BAYONNE – The final public hearing held by the state Assembly Judiciary Committee in Bayonne before a Superior Court judge begins the process of rendering a final judgment on the state’s proposed $225 million settlement pertaining to lawsuits first brought by New Jersey against Exxon Mobil regarding pollution at several Garden State sites drew rancor from politicians, environmental advocates and members of the public alike on Wednesday.
State Senator Ray Lesniak (D-20) continued to take public umbrage at the state’s proposed $225 million settlement pertaining to lawsuits which were first brought by the state against Exxon in 2004 for natural resource damages at Linden, Bayonne and other New Jersey oil refineries and sites.
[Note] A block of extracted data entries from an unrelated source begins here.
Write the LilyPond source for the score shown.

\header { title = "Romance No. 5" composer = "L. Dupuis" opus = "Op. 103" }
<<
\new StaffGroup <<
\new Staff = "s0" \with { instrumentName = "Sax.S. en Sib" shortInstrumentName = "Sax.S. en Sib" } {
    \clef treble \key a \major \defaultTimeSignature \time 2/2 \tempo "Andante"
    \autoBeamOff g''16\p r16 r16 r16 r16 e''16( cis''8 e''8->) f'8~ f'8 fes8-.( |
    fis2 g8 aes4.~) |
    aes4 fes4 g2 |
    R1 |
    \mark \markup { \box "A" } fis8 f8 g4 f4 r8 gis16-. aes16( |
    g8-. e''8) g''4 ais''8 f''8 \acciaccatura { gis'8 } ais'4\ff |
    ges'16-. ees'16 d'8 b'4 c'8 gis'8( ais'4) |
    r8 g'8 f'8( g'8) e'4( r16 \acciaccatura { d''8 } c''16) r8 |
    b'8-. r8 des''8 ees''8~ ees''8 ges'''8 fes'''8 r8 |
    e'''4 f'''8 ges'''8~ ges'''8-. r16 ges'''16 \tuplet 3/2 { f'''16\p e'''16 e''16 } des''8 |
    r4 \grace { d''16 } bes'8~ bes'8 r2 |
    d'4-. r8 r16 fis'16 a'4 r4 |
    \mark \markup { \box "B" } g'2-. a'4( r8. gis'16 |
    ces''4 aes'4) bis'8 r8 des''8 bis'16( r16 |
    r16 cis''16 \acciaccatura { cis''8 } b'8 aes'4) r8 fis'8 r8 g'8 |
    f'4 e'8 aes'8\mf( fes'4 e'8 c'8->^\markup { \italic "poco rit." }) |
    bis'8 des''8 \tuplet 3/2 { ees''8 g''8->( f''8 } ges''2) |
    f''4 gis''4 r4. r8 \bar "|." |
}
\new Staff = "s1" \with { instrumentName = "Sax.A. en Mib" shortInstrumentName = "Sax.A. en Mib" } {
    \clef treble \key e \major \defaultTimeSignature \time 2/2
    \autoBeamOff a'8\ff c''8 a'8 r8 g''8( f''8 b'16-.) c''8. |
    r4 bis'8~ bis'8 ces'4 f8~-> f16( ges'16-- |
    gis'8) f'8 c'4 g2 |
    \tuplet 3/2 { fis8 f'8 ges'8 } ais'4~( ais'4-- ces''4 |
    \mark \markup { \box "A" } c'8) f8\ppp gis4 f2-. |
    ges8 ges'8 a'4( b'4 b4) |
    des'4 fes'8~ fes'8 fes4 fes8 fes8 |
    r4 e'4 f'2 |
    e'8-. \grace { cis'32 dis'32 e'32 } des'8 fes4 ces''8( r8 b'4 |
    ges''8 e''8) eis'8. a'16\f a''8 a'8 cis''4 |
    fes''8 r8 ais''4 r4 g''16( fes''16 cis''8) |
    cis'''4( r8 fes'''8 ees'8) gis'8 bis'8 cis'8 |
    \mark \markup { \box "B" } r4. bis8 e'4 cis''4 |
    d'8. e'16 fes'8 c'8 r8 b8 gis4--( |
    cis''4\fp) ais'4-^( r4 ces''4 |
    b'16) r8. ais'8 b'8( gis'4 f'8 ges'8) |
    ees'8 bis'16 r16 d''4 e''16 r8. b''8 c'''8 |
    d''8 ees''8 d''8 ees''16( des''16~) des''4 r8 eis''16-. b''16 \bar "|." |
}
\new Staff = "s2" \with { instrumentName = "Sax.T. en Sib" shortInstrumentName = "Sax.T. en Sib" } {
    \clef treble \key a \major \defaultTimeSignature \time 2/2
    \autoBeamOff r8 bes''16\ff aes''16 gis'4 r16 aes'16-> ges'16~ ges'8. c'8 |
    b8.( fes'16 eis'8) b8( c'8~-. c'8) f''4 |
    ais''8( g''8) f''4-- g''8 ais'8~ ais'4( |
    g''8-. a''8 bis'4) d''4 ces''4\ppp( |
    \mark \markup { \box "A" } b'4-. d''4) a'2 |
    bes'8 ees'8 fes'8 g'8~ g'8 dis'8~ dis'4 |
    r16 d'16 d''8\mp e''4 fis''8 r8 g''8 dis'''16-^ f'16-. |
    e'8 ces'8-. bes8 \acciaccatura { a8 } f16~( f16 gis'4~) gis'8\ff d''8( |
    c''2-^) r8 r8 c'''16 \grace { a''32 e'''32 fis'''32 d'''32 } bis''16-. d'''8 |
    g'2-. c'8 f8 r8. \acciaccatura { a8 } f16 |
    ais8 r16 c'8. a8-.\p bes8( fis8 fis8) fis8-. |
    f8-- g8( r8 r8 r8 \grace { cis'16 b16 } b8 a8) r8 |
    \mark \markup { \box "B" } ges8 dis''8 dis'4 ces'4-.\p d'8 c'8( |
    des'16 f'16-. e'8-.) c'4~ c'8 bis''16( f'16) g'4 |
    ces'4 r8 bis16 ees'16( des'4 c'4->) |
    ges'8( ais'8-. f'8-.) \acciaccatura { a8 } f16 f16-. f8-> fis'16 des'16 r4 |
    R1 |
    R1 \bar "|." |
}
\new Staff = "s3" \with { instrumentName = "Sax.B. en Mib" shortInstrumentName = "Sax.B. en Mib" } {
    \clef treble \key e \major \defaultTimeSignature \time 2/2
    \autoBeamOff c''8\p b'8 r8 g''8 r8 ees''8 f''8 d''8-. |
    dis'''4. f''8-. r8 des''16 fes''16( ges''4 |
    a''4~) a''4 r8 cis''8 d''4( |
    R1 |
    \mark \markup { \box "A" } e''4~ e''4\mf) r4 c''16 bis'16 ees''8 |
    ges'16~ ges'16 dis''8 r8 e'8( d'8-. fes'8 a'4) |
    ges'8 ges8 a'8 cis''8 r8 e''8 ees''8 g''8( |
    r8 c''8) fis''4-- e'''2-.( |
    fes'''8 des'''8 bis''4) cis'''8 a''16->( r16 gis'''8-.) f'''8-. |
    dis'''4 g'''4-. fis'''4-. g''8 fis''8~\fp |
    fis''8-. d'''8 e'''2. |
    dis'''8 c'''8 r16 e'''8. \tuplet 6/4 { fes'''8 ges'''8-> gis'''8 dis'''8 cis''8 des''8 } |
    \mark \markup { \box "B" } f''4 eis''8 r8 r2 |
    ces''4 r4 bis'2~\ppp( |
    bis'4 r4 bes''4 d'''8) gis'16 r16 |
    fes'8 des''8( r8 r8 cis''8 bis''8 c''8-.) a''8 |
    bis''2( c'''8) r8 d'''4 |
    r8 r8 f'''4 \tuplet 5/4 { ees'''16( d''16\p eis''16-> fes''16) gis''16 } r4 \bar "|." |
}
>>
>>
The settlement number is far short of the original target goal of $8.9 billion in environmental damages.
“The consent judgment between the New Jersey Department of Environmental Protection (DEP) and the Exxon Mobil corporation is not fair, reasonable or adequate based on the evidence at the trial,” said Lesniak, who grew up in the Bayway section of Elizabeth, one of the areas most profoundly affected by pollution allegedly created by Exxon Mobil practices. “The lack of an adequate assessment of damages at the facilities which were not litigated, but released from natural resource damage liability, and the misleading, deceptive and untruthful statements made by state representatives call into the question the settlement negotiations between the parties.”
Lesniak, a potential Democratic gubernatorial candidate in 2017, noted during his testimony before the committee that he plans to file more than 22,000 signatures from New Jersey residents who signed a petition calling for the rejection of the proposed settlement.
“When you look at the scope and level of this deal, you get to see the magnitude of the sellout that it really is,” added Jeff Tittel, director of the New Jersey chapter of the Sierra Club, a national environmental advocacy organization. “If [Gov. Chris Christie] was Pinocchio, and with what this administration is saying, his nose would be in San Diego heading somewhere toward Hawaii right now.”
Christie has defended the agreement as a “good settlement,” pointing out the lack of a cap on the cleanup payment amount, as well as that the proposed $225 million settlement is the largest natural resource damages payment by a single corporate defendant in New Jersey history.
State Superior Court Judge Michael Hogan will consider whether to approve the settlement after the 60-day public comment period closes on Friday. There is no definitive timeline for a judgment. State Assembly Judiciary Committee Chairman John McKeon (D-27) indicated that it could take up to 90 days.
Various Bayonne residents who testified at the committee hearing rendered their own judgments about the proposed settlement.
“I’m here today because Exxon has provided me and my family a roof over our heads, put clothes on my back and food for our growth,” said Evelyn Sabol, 79, of Bayonne, the child of Slovak immigrants whose father worked for the company. “When I read that Exxon was going to be fined $9 billion, I considered it a shakedown.”
But Michael Ruscigno, a longtime Bayonne resident who is active in the Bayonne Nature Club, thinks that the judge should shake up the corporation that he believes deleteriously shook up the environmental balance of Bayonne.
“Exxon should not be given the right to walk away,” Ruscigno said to applause from the crowd of about 25 people present. “This deal stinks as bad as the bank vaults in Hell where Exxon Mobil keeps their money. You must say no to this deal, and yes to the people of Bayonne and yes to the people of New Jersey.”